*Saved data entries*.
——
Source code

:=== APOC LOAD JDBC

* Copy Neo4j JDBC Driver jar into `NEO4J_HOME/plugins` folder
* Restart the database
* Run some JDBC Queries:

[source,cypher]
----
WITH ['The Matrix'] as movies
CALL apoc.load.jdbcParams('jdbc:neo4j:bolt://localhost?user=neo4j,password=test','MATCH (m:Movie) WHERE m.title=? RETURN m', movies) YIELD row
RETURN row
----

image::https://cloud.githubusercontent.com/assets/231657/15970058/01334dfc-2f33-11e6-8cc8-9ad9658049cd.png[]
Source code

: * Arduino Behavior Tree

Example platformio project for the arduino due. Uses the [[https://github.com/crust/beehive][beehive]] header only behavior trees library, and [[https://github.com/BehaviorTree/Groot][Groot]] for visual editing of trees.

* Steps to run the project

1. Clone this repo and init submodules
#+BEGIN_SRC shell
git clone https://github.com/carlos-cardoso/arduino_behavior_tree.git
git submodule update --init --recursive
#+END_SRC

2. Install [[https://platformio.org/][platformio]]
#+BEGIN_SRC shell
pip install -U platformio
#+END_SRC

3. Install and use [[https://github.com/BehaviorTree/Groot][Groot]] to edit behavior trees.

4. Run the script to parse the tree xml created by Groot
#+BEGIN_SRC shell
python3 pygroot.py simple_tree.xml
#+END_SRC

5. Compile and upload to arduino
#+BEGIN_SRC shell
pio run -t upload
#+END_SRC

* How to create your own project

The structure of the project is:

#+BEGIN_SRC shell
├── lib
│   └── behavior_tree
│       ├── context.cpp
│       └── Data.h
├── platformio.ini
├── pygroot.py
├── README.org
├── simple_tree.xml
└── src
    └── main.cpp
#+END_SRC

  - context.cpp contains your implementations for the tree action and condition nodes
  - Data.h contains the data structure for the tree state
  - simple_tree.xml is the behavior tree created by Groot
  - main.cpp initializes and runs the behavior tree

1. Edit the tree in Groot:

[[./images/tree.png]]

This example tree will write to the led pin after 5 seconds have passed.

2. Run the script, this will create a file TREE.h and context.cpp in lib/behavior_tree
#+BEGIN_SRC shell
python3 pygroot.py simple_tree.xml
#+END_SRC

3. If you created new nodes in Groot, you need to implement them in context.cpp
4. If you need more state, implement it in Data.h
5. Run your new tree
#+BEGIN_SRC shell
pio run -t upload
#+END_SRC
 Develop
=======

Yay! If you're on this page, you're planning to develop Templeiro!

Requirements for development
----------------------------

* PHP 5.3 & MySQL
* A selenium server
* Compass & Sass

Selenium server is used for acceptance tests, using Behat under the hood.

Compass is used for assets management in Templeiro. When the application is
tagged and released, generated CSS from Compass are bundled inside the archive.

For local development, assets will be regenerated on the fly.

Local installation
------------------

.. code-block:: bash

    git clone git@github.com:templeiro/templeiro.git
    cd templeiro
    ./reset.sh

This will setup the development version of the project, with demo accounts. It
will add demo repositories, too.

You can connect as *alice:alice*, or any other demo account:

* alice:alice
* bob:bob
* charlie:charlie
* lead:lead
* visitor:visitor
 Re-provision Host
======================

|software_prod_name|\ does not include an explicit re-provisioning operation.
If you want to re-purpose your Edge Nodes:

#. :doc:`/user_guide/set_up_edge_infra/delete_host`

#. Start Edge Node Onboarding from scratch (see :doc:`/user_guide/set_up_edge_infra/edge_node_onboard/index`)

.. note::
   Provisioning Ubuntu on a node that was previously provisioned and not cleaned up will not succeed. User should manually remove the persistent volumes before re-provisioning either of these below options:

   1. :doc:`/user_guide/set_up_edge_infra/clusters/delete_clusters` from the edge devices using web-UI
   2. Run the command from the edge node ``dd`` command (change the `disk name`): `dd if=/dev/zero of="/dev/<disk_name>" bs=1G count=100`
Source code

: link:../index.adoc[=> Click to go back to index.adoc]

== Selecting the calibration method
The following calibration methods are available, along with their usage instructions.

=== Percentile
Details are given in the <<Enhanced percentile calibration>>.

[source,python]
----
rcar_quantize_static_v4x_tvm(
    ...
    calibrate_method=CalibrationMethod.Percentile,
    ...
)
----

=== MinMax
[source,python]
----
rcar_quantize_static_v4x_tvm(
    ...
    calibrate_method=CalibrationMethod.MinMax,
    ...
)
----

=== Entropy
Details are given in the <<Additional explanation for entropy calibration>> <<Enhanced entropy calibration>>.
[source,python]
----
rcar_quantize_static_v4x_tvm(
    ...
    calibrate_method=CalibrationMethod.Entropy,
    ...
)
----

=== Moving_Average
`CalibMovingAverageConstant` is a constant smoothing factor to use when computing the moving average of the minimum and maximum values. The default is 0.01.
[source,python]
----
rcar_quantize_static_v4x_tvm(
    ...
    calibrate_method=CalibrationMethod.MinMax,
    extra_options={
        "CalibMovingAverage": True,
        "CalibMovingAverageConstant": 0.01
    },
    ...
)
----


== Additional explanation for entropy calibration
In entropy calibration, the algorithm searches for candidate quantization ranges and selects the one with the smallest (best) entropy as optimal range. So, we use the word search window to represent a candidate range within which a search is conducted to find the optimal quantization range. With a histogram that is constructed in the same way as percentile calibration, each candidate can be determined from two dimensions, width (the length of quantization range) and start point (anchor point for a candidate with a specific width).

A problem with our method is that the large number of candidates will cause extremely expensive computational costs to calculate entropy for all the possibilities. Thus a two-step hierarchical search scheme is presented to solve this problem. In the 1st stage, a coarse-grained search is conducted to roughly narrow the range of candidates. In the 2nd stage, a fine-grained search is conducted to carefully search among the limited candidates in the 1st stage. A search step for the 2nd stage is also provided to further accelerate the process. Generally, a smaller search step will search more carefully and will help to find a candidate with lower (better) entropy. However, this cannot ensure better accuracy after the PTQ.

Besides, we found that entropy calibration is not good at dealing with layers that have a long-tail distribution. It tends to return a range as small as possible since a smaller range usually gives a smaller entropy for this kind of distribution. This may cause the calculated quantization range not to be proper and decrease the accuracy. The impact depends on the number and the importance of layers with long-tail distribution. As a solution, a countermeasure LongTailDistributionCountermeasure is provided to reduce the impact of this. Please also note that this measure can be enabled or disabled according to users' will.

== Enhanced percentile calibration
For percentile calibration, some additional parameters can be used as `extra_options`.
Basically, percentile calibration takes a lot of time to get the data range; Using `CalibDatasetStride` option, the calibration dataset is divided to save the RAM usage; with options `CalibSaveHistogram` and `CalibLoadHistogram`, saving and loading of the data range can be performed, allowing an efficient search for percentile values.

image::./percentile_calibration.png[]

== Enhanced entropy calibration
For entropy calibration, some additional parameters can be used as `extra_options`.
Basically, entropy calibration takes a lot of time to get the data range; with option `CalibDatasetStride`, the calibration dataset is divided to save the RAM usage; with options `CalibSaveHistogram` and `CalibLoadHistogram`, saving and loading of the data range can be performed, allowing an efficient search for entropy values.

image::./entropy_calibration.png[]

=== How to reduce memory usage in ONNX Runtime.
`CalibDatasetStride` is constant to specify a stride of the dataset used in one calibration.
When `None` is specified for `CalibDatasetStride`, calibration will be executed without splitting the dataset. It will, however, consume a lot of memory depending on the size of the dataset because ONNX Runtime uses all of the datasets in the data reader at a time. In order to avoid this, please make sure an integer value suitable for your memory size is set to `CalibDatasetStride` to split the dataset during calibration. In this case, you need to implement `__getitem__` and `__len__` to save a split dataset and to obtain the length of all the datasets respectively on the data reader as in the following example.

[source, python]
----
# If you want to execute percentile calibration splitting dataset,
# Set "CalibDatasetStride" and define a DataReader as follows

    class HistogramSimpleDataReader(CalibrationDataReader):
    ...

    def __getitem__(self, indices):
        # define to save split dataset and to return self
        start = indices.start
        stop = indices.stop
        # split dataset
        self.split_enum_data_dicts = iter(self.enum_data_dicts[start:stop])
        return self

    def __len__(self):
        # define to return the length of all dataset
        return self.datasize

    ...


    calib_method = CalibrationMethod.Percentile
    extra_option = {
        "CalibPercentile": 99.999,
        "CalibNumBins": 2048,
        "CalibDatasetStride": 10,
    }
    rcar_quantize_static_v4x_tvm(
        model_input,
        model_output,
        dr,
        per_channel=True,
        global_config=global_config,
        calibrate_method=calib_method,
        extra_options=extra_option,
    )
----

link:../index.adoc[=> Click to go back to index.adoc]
——
*Work required*.
Go through the records. Copy each line where "explanation" appears.

*Result for this exercise*.
Details are given in the <<Additional explanation for entropy calibration>> <<Enhanced entropy calibration>>.
== Additional explanation for entropy calibration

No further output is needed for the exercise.